Is there an equivalent method to the R/Python put_file()
methods for taking an object from a Scala notebook in DSX and saving it as a data asset for the project? If so is there any documentation? Looking for something like what was outlined in this article:
https://datascience.ibm.com/blog/working-with-object-storage-in-data-science-experience-python-edition/
I have already written the csv file I want within the notebook, just need to save it to the project!

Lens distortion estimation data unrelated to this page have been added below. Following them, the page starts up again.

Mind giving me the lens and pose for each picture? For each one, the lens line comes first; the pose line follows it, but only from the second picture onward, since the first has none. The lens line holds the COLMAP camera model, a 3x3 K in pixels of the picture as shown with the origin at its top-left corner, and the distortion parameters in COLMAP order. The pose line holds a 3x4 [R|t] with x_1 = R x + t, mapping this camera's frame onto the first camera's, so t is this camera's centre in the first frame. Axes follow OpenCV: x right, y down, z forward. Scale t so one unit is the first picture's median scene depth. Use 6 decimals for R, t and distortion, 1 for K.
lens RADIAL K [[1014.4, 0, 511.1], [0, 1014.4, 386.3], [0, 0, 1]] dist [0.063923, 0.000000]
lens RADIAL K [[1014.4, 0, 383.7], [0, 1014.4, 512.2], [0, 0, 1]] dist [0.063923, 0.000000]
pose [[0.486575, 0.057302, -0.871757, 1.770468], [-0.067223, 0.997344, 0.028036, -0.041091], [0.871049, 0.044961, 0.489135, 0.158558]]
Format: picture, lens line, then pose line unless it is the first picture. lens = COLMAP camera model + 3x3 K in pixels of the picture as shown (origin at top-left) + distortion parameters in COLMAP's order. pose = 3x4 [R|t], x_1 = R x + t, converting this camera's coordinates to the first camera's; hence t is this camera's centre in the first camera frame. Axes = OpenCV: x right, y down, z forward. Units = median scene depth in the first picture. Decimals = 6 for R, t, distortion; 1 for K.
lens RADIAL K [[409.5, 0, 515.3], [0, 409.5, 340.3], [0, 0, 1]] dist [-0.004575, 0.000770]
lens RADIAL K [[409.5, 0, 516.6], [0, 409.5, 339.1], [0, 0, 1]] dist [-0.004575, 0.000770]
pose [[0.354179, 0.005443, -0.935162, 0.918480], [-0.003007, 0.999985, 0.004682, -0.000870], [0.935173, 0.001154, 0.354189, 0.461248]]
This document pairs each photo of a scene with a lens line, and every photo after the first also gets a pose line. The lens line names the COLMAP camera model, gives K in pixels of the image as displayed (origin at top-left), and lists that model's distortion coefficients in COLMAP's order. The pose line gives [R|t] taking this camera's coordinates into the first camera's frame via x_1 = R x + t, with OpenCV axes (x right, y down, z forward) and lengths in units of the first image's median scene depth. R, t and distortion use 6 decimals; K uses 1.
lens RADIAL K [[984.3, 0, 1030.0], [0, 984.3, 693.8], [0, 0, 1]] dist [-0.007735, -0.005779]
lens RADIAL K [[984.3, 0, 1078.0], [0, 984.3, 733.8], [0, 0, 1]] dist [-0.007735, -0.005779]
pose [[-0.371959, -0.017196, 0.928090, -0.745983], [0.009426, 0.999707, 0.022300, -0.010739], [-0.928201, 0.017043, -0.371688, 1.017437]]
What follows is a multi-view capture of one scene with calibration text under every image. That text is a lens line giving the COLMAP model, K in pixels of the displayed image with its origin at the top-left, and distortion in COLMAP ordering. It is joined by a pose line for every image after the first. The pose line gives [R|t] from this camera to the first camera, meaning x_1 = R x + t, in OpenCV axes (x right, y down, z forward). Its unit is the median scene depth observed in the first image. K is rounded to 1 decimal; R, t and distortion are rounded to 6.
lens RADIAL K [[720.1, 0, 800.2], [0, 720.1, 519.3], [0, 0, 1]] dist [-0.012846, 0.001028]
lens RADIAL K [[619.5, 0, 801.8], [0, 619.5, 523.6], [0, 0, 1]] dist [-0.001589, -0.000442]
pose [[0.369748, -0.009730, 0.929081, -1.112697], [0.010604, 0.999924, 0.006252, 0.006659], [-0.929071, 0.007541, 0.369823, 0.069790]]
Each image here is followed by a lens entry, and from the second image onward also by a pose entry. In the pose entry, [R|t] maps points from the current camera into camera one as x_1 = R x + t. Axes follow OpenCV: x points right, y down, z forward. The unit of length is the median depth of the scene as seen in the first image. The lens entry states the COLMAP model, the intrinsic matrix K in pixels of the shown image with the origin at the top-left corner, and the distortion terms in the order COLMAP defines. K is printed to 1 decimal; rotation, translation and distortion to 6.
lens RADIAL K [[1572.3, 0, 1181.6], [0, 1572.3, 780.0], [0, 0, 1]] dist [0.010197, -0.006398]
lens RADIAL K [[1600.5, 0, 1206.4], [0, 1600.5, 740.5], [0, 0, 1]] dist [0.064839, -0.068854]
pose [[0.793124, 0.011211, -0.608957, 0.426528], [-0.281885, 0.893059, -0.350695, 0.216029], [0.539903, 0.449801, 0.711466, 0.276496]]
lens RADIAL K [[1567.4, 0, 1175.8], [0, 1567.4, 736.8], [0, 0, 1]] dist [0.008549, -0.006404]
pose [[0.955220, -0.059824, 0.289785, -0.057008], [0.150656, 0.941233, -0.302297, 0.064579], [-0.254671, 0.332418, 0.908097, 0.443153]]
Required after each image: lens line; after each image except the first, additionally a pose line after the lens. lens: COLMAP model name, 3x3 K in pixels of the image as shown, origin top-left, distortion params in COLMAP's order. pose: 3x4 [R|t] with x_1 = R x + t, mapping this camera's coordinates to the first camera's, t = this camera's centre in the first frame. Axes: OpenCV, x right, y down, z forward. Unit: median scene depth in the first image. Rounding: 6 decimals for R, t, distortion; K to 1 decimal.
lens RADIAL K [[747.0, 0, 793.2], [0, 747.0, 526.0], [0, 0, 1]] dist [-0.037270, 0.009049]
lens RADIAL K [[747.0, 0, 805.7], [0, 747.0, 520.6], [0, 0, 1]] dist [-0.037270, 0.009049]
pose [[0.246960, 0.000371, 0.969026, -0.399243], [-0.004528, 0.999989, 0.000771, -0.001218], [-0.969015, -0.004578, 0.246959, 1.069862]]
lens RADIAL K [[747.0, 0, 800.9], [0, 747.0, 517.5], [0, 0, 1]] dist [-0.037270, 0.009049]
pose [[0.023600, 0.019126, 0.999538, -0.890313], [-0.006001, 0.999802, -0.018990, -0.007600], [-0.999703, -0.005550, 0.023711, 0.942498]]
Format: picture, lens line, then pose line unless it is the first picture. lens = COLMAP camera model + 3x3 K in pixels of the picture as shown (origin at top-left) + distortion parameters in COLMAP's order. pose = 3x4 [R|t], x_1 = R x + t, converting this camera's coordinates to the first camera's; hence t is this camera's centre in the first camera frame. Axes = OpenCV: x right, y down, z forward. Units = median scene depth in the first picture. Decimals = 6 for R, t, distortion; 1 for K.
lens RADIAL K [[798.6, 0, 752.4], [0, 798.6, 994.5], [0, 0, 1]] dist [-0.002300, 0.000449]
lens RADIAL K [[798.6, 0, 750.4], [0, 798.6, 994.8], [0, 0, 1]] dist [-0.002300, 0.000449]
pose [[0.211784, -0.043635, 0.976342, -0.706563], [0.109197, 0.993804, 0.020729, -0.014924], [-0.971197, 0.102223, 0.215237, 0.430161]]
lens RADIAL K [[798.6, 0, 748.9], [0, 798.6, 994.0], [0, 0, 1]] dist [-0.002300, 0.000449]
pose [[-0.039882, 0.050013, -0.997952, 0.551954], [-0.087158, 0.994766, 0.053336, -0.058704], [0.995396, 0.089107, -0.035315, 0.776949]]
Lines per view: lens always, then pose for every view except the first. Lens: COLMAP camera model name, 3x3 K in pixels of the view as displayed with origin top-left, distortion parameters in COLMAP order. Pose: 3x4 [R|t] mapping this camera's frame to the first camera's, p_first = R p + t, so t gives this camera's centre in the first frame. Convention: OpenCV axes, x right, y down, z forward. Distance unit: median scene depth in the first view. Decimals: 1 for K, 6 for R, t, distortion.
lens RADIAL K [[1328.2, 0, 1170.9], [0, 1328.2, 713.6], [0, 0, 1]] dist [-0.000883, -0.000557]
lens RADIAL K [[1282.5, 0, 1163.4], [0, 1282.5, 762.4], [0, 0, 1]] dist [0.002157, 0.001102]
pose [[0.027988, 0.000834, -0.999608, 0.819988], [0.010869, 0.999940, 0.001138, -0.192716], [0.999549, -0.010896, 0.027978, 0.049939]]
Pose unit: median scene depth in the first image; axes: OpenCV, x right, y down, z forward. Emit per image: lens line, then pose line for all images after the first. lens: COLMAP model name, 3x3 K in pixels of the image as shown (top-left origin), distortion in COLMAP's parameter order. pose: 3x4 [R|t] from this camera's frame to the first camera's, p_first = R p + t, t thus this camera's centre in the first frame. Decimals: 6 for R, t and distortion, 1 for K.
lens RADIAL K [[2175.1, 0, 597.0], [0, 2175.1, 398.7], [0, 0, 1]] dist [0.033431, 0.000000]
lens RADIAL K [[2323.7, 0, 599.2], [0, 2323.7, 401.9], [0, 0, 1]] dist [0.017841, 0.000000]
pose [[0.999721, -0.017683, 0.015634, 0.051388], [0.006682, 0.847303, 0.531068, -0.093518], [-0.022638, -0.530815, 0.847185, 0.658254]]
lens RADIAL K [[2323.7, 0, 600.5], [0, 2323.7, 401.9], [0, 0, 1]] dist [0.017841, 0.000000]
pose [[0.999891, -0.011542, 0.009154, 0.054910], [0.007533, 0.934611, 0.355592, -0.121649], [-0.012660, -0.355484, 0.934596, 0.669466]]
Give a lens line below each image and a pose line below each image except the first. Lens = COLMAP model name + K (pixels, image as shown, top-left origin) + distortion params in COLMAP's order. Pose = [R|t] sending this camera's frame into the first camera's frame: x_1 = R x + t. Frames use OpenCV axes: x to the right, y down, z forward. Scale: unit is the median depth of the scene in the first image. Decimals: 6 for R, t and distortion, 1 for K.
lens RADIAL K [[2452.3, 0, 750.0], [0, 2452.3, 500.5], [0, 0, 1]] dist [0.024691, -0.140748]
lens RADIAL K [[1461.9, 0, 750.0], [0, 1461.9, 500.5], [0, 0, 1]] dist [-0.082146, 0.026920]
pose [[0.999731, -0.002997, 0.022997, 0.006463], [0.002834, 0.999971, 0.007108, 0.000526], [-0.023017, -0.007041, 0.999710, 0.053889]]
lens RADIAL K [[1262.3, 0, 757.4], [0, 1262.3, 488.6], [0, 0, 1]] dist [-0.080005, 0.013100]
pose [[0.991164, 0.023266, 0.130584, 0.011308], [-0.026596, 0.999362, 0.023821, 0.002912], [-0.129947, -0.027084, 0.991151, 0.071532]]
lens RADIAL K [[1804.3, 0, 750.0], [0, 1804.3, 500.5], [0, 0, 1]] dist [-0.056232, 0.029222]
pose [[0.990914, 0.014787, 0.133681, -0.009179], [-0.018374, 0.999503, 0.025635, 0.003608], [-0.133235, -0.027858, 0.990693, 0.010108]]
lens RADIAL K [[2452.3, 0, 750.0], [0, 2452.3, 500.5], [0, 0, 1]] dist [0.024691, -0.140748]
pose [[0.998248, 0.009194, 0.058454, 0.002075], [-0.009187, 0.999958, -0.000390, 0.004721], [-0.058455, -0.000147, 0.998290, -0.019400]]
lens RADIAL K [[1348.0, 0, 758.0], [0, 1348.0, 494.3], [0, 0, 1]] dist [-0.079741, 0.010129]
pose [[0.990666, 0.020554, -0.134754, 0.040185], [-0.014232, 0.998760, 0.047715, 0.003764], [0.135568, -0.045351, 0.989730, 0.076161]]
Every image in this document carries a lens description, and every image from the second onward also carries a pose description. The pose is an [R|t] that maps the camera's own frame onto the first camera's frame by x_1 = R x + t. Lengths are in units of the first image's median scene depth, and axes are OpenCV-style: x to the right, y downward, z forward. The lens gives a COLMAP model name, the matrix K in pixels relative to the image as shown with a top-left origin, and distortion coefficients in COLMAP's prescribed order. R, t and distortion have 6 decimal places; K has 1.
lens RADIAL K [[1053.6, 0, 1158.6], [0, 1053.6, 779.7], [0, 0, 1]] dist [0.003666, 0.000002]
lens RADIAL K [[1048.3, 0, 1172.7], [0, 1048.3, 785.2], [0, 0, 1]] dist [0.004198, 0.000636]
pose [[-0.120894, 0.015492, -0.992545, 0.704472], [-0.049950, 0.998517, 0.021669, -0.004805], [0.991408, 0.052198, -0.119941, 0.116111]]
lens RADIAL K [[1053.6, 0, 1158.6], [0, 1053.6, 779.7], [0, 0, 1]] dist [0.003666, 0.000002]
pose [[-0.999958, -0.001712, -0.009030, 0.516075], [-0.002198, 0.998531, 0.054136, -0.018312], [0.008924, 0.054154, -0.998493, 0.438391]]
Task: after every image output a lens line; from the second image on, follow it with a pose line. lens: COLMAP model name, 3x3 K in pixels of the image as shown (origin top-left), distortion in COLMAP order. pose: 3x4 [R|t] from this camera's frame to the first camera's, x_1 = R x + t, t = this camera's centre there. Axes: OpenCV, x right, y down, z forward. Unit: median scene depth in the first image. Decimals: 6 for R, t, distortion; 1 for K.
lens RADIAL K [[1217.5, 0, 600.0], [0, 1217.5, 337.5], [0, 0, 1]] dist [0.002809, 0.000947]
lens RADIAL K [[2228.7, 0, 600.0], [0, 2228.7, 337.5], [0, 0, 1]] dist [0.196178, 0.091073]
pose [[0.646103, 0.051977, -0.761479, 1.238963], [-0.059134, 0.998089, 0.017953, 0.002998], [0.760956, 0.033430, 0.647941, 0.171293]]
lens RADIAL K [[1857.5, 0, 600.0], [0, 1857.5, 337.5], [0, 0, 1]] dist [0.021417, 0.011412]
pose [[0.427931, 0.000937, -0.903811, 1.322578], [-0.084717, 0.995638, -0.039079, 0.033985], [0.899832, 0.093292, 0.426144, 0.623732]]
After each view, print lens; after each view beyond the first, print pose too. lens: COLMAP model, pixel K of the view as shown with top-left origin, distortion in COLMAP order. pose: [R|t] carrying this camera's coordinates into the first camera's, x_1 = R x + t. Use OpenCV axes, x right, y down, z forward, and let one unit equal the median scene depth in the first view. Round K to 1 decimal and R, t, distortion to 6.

Try following steps and code snippets -
Step 1 : First generate the credentials. You should be able to generate it by clicking (for any file already uploaded from your browser) the 'Insert to Code->Insert Spark Session Dataframe' from File tab of 'File and Add Data' pane in DSX.
def setHadoopConfig2db1c1ff193345c28eaffb250b92d92b(name: String) = {
val prefix = "fs.swift.service." + name
sc.hadoopConfiguration.set(prefix + ".auth.url", "https://identity.open.softlayer.com" + "/v3/auth/tokens")
sc.hadoopConfiguration.set(prefix + ".auth.endpoint.prefix","endpoints")
sc.hadoopConfiguration.set(prefix + ".tenant", "<tenant id>")
sc.hadoopConfiguration.set(prefix + ".username", "<userid>")
sc.hadoopConfiguration.set(prefix + ".password", "<password.")
sc.hadoopConfiguration.setInt(prefix + ".http.port", 8080)
sc.hadoopConfiguration.set(prefix + ".region", "dallas")
sc.hadoopConfiguration.setBoolean(prefix + ".public", false)
}
val name = "keystone"
setHadoopConfig2db1c1ff193345c28eaffb250b92d92b(name)
val data_frame1 = spark.read.option("header","true").csv("swift://'Your
DSXProjectName'.keystone/<your file name>.csv")
Step 2 : some code which creates data_frame2 from data_frame1 after say some transformation
Step 3 : Use the same container and project name while saving data of data_frame2 to a file in object store
data_frame2.write.option("header","true").csv("swift://'Same DSXproject name as before'.keystone/<name of the file u want to write the data>.csv")
Please note that you can generate the credential in step 1 and can use it for saving any dataframe in your current notebook without even reading data from any file.